It’s been almost a month since Hurricane Maria tore through Puerto Rico and the majority of the island still doesn’t have power.
About 84% of the island is without electricity, critical structures like hospitals are relying on gas- and diesel-powered generators to remain operational, and the prognosis looks bleak for most residents. It could be another six months before parts of the island regain power.
It’s a dire situation that should inspire the federal government to seriously pursue the construction of microgrids — which has been pitched as the best solution to Puerto Rico’s long-standing energy issues before the hurricane even struck, Brandon Hurlbut, the chief of staff for the Department of Energy under President Barack Obama, said in an interview.
Microgrids use batteries to store renewable energy generated by solar or wind farms, which is then converted into electricity. The systems are more reliable because they can operate independently of the main power grid, making them less vulnerable to power outages.
It’s a system that has been popularized by Tesla, which has deployed battery and solar projects in 18 countries, from Australia to the USA. Tesla CEO Elon Musk is now in talks with Puerto Rico Governor Ricardo Rossello about constructing microgrids on the island using solar panels and commercial batteries called Powerpacks.
“I really would just like to see them use this opportunity,” Hurlbut said. “Puerto Rico could be a real shining example of a modern electricity system.”
‘The least innovative utility’
Hurlbut is no stranger to the issues plaguing Puerto Rico’s electrical system.
He served as an energy representative for President Barack Obama’s Puerto Rico Task Force, which was tasked with restructuring Puerto Rico’s $72 billion in debt. That task force ultimately composed Promesa, a bill signed into law by Congress in 2016 that put the island’s finances under direct federal control, similar to what occurred when Detroit filed for bankruptcy.
As Hurlbut puts it, the issues plaguing Puerto Rico’s electric company, PREPA, are symptomatic of the Commonwealth’s debt crisis. PREPA was insolvent before the hurricane even hit, with $9 billion in debt.
PREPA has long passed up opportunities to modernize its aging electrical infrastructure, saying it didn’t have the funds. But the utility has also been mired in corruption allegations, including that it overcharged consumers for oil.
Puerto Ricans have felt the ramifications of PREPA’s financial choices; residents have paid astronomically high utility bills only to suffer through power outages that are four times more frequent than the rest of the US on average.
“They were the least innovative utility I had ever seen in my life,” Hurlbut said. “When I was at the DOE, 70% of their electricity was generated by importing oil. That was down to about 50% recently. But still, that’s absurd.”
The task force encouraged the local government to impose regulations on PREPA and encourage a transition to renewable energy. The move would decrease Puerto Rico’s reliance on an aging, oil-dependent power grid. In return, Puerto Ricans would have more reliable electricity at cheaper rates.
Hurlbut said the hope was to replicate the DOE’s Integrated Deployment project in Hawaii, which has helped utilities implement microgrids with the ultimate goal of drawing 100% of their electricity from renewable energy by 2045.
Tesla has played a role in aiding Hawaii’s green energy transition. The company partnered with the Kauai Island Utility Cooperative and installed a microgrid in March that is expected to reduce fossil fuel use by approximately 1.6 million gallons per year.

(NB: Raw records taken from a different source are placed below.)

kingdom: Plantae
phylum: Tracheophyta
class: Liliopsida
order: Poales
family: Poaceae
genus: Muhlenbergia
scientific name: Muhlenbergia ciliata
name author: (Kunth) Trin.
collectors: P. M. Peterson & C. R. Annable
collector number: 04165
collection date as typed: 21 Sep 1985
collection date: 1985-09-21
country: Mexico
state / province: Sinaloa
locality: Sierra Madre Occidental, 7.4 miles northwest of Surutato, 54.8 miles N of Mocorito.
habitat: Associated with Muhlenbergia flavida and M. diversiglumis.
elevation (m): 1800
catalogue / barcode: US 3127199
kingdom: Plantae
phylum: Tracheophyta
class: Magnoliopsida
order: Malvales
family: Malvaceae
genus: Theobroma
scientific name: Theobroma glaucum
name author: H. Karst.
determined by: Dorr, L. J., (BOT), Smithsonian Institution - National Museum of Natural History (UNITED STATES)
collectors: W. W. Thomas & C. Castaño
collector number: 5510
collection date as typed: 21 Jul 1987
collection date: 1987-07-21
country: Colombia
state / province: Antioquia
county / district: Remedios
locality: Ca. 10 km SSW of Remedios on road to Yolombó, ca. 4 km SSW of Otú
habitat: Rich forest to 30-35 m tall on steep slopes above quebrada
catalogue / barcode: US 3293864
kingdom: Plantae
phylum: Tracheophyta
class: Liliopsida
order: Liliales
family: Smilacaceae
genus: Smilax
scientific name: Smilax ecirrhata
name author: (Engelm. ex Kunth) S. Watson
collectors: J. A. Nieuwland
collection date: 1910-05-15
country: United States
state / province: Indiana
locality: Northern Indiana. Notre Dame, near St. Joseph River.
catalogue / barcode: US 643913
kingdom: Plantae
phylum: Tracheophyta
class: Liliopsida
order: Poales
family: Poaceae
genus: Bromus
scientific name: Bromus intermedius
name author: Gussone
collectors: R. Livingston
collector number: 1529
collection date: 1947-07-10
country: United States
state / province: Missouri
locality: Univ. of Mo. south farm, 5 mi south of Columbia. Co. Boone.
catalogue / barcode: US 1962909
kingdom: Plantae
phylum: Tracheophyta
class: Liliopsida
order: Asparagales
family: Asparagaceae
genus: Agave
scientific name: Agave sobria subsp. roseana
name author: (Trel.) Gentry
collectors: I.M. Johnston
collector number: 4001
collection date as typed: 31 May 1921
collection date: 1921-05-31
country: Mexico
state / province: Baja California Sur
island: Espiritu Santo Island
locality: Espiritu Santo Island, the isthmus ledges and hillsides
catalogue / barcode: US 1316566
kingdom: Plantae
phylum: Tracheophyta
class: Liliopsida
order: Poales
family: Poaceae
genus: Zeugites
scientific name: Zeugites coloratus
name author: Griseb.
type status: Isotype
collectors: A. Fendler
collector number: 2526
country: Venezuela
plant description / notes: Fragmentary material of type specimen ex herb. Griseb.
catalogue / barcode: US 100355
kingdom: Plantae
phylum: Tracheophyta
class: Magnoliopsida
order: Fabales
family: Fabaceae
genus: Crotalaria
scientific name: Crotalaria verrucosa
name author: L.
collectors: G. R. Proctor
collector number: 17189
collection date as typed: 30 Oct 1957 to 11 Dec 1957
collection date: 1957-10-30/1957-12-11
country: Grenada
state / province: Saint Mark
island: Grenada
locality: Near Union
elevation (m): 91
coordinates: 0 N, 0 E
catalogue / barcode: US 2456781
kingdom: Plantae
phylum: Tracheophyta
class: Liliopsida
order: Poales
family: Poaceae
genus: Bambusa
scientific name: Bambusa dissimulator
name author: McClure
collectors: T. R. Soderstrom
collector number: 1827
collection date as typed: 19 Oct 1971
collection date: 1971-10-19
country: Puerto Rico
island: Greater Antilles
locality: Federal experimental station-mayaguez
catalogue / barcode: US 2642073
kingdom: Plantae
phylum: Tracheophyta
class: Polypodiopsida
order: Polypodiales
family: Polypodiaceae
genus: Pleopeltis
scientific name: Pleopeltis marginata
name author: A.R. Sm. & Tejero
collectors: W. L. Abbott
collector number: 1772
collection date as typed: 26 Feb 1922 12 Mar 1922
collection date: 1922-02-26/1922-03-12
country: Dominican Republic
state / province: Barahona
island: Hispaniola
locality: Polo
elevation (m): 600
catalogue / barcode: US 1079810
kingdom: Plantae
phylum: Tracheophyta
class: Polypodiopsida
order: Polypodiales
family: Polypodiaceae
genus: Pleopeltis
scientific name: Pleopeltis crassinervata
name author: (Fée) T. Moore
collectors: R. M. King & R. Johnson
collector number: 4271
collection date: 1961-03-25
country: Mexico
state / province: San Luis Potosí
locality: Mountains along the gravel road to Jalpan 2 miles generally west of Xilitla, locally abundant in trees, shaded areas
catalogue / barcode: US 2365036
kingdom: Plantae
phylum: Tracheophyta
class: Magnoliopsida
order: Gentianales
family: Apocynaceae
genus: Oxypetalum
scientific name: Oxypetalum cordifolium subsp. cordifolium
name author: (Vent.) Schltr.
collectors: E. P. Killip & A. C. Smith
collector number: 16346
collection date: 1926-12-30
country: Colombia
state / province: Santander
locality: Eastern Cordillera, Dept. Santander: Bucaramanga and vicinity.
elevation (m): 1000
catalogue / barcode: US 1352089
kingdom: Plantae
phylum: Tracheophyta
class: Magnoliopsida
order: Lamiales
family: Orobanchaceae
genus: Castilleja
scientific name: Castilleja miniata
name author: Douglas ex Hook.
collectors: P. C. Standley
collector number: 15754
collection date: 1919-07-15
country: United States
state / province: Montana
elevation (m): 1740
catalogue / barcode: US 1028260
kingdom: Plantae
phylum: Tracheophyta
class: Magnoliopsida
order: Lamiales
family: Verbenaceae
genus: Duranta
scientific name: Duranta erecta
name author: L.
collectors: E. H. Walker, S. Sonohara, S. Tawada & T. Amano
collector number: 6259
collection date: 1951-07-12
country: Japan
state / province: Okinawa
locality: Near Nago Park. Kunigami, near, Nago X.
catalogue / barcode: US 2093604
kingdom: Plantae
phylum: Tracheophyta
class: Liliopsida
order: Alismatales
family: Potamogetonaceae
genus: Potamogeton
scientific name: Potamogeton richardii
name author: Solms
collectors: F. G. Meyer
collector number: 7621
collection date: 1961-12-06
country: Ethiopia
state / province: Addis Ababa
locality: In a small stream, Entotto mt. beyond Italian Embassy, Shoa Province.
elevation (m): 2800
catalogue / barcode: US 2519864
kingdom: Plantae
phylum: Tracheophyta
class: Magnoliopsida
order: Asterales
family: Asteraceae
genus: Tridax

“We wanted to do that with Puerto Rico but there are certain things that have to happen,” Hurlbut said. “If you can’t regulate the utility then you have no leverage to help them make this transition.”
The power of Elon Musk
Under Promesa, the federal government finally has the leverage over the local government to encourage a transition to renewables, particularly in the wake of Hurricane Maria.
Such a solution wouldn’t just benefit Puerto Rico in the long run, but could help restore power at a much faster rate, Hurlbut said. Tesla set up a massive battery storage system in Mira Loma in just 88 days; it’s scheduled to construct an even bigger system in South Australia in 100 days.
“You could do it now because the federal government has so much leverage right now,” Hurlbut said. “Puerto Rico needs the federal government not only for the storm but for its general finances.”
Hurlbut said he would like to see the federal government use resources at the Department of Energy to pursue a clean energy solution, but acknowledges it’s unlikely. EPA Chief Scott Pruitt officially reversed Obama’s Clean Power Plan this week.
But Musk appears to have the unique ability to cut through the red tape and pursue a microgrid solution, which seems like the best bet.
Rossello spoke with Musk just one day after the Tesla CEO said microgrids could solve Puerto Rico’s electric crisis. That kind of public sway shouldn’t be overlooked.
At a time where Washington seems unwilling to consider alternative solutions, Tesla could be the best bet for executing a clean energy solution that officials have long said is necessary.
“If you really pulled together enough resources and make it a priority, they could do this right,” Hurlbut said.